Al-Wefaq stressed that Bahrainis live in one third of Bahrain, while the other two thirds accommodate the five cities referred to without the need to encroach on natural oases, noting that there are uninhabited islands where such cities can be established, such as Umm an Nasan island, which is three times the size of Muharraq Island, indicating that this raises significant questions about ignoring the islands and resorting to natural sea oases.
The society also pointed out in its statement that all projects to burry part of Bahrain seas to establish private housing islands and investment projects such as Durrat Al Bahrain, Amwaj, Nourana, Dilmunia and other projects didn't allocate any part to housing projects for citizens, but for private projects that yield hundreds of millions to private people's pockets.
It revealed that all those invested islands and areas didn't add any money to the state general budget from the revenues of selling investment properties, which were built on burying spaces from sea.
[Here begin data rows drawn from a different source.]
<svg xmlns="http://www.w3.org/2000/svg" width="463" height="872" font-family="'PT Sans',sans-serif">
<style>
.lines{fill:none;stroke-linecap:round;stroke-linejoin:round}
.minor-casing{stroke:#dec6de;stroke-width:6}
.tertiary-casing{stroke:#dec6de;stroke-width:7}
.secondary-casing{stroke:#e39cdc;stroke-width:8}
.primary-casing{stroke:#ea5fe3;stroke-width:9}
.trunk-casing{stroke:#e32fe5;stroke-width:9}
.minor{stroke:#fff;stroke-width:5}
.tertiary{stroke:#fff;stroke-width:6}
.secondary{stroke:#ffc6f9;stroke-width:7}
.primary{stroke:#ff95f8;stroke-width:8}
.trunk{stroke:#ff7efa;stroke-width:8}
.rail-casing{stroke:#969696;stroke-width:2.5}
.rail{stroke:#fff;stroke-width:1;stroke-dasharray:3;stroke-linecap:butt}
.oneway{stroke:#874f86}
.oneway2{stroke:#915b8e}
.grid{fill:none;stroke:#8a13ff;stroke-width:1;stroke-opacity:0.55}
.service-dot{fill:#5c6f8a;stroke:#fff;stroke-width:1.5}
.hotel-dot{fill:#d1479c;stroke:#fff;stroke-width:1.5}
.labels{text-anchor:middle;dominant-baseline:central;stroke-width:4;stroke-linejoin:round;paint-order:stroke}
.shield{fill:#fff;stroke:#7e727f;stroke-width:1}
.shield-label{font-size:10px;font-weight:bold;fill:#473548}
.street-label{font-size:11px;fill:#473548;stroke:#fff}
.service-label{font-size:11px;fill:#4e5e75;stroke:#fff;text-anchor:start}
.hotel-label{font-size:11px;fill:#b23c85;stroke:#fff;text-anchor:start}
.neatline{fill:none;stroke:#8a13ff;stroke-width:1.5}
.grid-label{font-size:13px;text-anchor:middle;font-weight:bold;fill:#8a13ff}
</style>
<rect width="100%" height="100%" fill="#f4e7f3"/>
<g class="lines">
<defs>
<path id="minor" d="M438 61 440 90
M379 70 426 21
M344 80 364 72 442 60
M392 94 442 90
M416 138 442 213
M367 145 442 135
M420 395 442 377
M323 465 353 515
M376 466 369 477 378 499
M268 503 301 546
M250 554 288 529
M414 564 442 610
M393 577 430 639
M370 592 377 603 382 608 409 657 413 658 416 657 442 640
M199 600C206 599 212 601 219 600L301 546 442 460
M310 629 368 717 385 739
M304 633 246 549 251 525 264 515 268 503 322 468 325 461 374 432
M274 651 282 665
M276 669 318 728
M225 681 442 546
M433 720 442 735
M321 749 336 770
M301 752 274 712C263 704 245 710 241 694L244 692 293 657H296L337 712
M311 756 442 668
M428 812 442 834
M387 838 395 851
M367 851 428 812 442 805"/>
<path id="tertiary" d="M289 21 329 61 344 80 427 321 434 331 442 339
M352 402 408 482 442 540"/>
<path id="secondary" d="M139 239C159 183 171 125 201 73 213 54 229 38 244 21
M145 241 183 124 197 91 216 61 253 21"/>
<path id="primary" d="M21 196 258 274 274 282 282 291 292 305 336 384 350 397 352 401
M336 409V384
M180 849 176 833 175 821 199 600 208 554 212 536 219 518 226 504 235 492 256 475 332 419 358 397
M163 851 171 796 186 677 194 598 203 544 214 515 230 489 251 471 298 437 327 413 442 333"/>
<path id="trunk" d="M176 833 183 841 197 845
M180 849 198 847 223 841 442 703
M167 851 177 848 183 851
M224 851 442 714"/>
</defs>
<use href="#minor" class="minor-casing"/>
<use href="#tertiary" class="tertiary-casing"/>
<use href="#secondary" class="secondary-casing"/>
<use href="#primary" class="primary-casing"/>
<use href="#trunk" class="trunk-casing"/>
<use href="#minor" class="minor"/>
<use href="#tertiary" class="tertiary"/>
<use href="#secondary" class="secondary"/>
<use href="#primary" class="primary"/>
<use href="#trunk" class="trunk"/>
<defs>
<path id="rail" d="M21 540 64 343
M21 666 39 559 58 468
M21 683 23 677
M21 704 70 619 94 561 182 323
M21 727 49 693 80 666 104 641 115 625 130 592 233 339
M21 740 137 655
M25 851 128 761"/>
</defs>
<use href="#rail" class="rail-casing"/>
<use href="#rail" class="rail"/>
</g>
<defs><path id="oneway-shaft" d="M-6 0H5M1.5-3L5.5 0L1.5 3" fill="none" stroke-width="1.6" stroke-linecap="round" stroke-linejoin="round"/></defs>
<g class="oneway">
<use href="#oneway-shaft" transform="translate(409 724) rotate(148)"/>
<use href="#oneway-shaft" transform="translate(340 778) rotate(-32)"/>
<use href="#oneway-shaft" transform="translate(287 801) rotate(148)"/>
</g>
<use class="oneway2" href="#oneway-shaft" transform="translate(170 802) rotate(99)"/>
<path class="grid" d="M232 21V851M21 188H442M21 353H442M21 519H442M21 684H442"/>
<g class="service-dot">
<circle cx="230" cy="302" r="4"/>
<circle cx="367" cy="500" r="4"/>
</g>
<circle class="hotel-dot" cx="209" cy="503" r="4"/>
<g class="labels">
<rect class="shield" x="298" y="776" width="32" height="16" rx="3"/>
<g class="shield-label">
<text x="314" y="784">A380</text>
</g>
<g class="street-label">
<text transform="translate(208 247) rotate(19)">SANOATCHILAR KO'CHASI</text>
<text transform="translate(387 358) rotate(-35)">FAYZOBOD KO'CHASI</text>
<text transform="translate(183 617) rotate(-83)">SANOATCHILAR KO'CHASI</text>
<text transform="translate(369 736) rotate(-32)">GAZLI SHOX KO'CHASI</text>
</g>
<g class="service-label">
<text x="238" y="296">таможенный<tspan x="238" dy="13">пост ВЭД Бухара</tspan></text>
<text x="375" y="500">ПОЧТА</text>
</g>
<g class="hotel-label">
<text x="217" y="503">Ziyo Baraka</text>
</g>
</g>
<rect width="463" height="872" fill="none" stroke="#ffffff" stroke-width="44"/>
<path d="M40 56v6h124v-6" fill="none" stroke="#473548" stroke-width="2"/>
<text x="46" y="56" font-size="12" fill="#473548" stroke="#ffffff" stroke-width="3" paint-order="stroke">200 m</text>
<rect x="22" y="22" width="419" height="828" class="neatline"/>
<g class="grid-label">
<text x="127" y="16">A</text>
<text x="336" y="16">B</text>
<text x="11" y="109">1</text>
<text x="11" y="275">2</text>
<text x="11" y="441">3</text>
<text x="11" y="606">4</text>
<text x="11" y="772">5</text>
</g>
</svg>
Nothing has been added to the state's general budget since Bahrain's independence in 1971 to date.
Al-Wefaq concluded its statement by referring to a model of revenues that are supposed to be obtained from the process of burying the sea and the sale of the property in the area opposite the coast of Karana which constitute about BD13 billion, noting that these huge revenues went into the pockets of powerful individuals who are above the law and above the state. It noted that if these areas were invested fairly, they would have helped save Bahrain from all its economic crises, debts and financial deficits.